The building was designed by Antonio Corazzi and Jan Jakub Gay, and constructed between 1825 and 1828. The main part of the building originally housed the Warsaw Stock Exchange, while a smaller section housed parts of the Bank of Poland. It was connected to the current building of the Central Office of Measures at 2A Elektoralna Street, built between 1828 and 1830, which also housed Bank of Poland. In its original version, part of the arcades did not include glass windows. In 1830, a clock and a thermometer were installed on its façade, and in 1876, portions of its arcades were remodelled to add more office space. The building was expanded and modified in the 19th century. It was renovated between 1919 and 1921, under the lead of architect Marian Lalewicz.

In 1939, it was partially damaged in aerial bombings during the siege of Warsaw in the Second World War. It was renovated between 1950 and 1954, with the project by architect Piotr Biegański.

In 1965, it was entered into the national heritage list.

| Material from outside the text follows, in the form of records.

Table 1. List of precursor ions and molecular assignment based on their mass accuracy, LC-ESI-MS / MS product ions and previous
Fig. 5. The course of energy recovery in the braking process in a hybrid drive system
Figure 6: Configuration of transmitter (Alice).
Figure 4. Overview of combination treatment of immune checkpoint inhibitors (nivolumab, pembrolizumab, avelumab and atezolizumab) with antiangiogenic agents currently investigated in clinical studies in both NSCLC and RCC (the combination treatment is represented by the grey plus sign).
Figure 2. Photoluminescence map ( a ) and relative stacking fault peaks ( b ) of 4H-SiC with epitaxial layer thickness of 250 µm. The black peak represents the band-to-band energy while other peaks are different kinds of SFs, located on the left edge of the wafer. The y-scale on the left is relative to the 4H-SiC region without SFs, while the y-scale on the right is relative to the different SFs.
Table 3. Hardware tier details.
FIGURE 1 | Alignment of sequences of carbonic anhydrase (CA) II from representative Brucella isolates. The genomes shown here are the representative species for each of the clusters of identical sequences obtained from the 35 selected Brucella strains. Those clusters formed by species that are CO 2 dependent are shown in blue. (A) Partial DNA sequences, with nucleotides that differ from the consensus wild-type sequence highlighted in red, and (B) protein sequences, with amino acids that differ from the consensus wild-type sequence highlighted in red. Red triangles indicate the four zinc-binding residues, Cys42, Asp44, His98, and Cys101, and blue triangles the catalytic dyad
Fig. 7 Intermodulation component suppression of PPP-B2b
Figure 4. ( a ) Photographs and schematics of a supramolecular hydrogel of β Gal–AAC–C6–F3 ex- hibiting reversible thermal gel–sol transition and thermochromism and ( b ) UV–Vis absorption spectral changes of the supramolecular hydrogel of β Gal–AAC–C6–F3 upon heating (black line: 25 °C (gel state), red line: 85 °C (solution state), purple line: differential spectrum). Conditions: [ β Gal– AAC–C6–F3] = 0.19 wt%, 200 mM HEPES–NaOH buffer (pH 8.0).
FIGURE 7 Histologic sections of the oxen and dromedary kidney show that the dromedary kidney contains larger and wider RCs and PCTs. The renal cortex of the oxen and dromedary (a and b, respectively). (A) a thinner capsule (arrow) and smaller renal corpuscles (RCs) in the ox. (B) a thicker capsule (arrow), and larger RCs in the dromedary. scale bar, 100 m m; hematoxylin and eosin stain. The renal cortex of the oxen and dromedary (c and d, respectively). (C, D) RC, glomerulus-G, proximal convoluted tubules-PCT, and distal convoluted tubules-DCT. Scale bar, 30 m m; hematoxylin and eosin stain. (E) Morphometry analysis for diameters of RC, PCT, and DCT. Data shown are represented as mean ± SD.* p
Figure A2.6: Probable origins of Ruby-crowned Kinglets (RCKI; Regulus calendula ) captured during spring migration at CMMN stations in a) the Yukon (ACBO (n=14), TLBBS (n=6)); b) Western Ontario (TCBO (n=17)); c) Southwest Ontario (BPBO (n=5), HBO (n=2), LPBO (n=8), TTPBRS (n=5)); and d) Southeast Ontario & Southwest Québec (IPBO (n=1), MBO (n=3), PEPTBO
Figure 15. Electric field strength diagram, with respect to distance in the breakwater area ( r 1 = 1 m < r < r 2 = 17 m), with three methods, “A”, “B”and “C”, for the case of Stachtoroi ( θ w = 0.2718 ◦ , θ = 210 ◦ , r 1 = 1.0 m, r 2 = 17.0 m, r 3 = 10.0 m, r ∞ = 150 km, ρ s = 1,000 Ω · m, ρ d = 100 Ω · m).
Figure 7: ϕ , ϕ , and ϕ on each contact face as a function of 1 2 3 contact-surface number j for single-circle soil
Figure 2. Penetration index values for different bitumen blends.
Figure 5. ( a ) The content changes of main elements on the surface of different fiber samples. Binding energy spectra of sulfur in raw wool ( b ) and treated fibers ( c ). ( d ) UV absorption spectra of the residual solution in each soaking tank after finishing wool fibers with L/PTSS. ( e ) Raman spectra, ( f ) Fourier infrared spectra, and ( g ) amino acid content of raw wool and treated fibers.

In 1989, the city opened in the building the Museum of John Paul II Collection, an art gallery displaying a collection of paintings donated in 1987 by Zbigniew Karol Porczyński and Janina Porczyńska. It includes around 400 works, mainly copies of masterpieces of European painters, including many later revealed to be falsifications. In 2019, it became a branch of the Museum of John Paul II and Primate Wyszyński.

== Architecture ==
The main part of the two-storey neoclassical building has a form of a rotunda, topped with a dome, and with a façade featuring large arcades. The top of its façade features four sculptures of angels. It additionally has two wings, and is connected to the neighbouring building of the Central Office of Measures at 2A Elektoralna Street.

Currently, it houses the Museum of John Paul II Collection, an art gallery being a branch of the Museum of John Paul II and Primate Wyszyński which displays a collection of around 400 paintings, mainly copies of masterpieces of European painters.